Gallery Hyundai presents “Stroke”, a solo exhibition of Choong Sup Lim (b.1941) through January 21. “Stroke” marks the artist’s third exhibition at Gallery Hyundai following “Monochromatic Thinking” in 2017 and “Drawing, In Between” in 2021.
This exhibition features approximately forty works ranging from 1980s, when Lim began devising his unique artistic language after his move to New York in the early 1970s, to recent works of 2020. “Stroke” underscores the aesthetic achievements of the artist who has held various experiments on the formality between Western modern art and Eastern calligraphy that are independent from any specific art movement or theory.
Lim constructs his unique oeuvre through experimenting across diverse media and genres such as painting, drawing, sculpture, objects, installation, and media arts. Boundless in his choice of materials, he encapsulates eccentric shapes and forms in collages and assemblages of everyday objects. Materials with various properties and functions, such as tree branches, bird feathers, chopsticks, fur used in clothing, industrial nails, zippers, rulers, window nets, and toilet paper—often found while walking the streets of New York—are arranged or overlapped onto the same surface. “Stroke” features heterogeneous paintings that combine various media, minimal and monochromatic sculptures, installation that explores the void and formative elements of nature through soil, as well as one that counter-poses the development of civilization to nature, using thread as a medium. The exhibition explores Lim’s aesthetic journey, through which he has established a unique artistic language within the Korean contemporary art scene.

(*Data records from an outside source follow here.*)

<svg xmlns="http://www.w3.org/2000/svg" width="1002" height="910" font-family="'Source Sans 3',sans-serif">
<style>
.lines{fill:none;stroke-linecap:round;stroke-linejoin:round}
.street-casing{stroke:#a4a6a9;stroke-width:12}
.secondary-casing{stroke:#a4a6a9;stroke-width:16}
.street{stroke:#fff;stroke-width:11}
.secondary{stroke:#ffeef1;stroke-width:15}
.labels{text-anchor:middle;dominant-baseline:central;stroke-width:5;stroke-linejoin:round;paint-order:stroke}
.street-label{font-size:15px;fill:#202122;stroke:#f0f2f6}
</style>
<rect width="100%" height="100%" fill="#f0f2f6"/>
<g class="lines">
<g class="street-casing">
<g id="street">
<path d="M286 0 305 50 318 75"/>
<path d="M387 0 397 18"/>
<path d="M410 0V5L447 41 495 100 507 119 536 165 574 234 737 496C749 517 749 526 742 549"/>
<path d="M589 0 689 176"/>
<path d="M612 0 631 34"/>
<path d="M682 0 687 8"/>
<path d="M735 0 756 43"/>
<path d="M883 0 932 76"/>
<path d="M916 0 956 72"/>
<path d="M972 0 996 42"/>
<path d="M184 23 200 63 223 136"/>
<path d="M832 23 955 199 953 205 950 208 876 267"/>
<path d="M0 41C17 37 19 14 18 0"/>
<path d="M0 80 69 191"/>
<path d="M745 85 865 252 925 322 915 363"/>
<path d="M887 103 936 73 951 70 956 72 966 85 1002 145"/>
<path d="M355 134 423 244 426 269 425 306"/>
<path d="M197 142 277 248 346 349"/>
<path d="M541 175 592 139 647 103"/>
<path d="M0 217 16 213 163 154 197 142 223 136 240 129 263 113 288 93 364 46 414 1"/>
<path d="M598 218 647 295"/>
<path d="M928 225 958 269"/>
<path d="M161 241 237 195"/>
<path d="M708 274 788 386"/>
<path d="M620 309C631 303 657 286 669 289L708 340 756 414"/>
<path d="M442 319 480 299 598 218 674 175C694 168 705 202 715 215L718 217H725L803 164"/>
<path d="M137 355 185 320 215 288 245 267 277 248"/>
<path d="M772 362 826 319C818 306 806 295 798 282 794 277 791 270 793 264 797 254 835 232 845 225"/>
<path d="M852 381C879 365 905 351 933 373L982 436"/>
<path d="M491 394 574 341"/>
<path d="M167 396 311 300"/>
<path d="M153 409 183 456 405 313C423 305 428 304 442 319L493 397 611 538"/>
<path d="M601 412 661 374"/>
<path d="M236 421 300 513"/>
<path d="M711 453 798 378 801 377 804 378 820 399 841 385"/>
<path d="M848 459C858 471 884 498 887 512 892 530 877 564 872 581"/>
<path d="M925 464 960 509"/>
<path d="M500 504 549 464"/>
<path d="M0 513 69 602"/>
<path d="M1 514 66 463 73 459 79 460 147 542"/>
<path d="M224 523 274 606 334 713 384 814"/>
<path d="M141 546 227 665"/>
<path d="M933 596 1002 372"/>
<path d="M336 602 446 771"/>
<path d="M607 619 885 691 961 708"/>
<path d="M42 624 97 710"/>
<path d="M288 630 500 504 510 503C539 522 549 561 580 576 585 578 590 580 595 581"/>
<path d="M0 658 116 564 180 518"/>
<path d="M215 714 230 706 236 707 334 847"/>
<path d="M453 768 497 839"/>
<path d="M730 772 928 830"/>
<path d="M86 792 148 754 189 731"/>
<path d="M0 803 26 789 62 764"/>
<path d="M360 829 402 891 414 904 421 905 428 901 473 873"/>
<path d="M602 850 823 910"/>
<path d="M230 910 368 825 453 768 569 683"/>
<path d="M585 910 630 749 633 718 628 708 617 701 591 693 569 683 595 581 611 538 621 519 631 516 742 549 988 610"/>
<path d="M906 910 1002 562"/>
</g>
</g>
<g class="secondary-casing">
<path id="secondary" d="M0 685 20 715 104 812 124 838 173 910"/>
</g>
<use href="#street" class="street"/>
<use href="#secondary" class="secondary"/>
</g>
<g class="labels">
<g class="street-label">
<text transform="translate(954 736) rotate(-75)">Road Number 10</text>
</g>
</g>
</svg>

Born in 1941 in Jincheon, Chungcheongbuk-do, where Choong Sup Lim also spent his childhood, he graduated from Seoul National University College of Fine Arts in 1964. Since moving to New York in 1973, he has continued to live and work there while experimenting with semi-abstract or materiality-centered paintings and installations. From the 1970s, when he started to live in New York, and through the 1980s, Choong Sup Lim produced minimal drawings on Korean paper, assemblages of found objects, irregular canvas works, and installations that utilized walls and floors. In the 1990s and 2000s, he would begin to utilize objects more actively—to him, found objects are objects “that house traces of the modern person’s subconscious.” From the 2010 through the present, Choong Sup Lim has continued to expand the breadth of his work by presenting complex installations that reflect a Korean sensibility.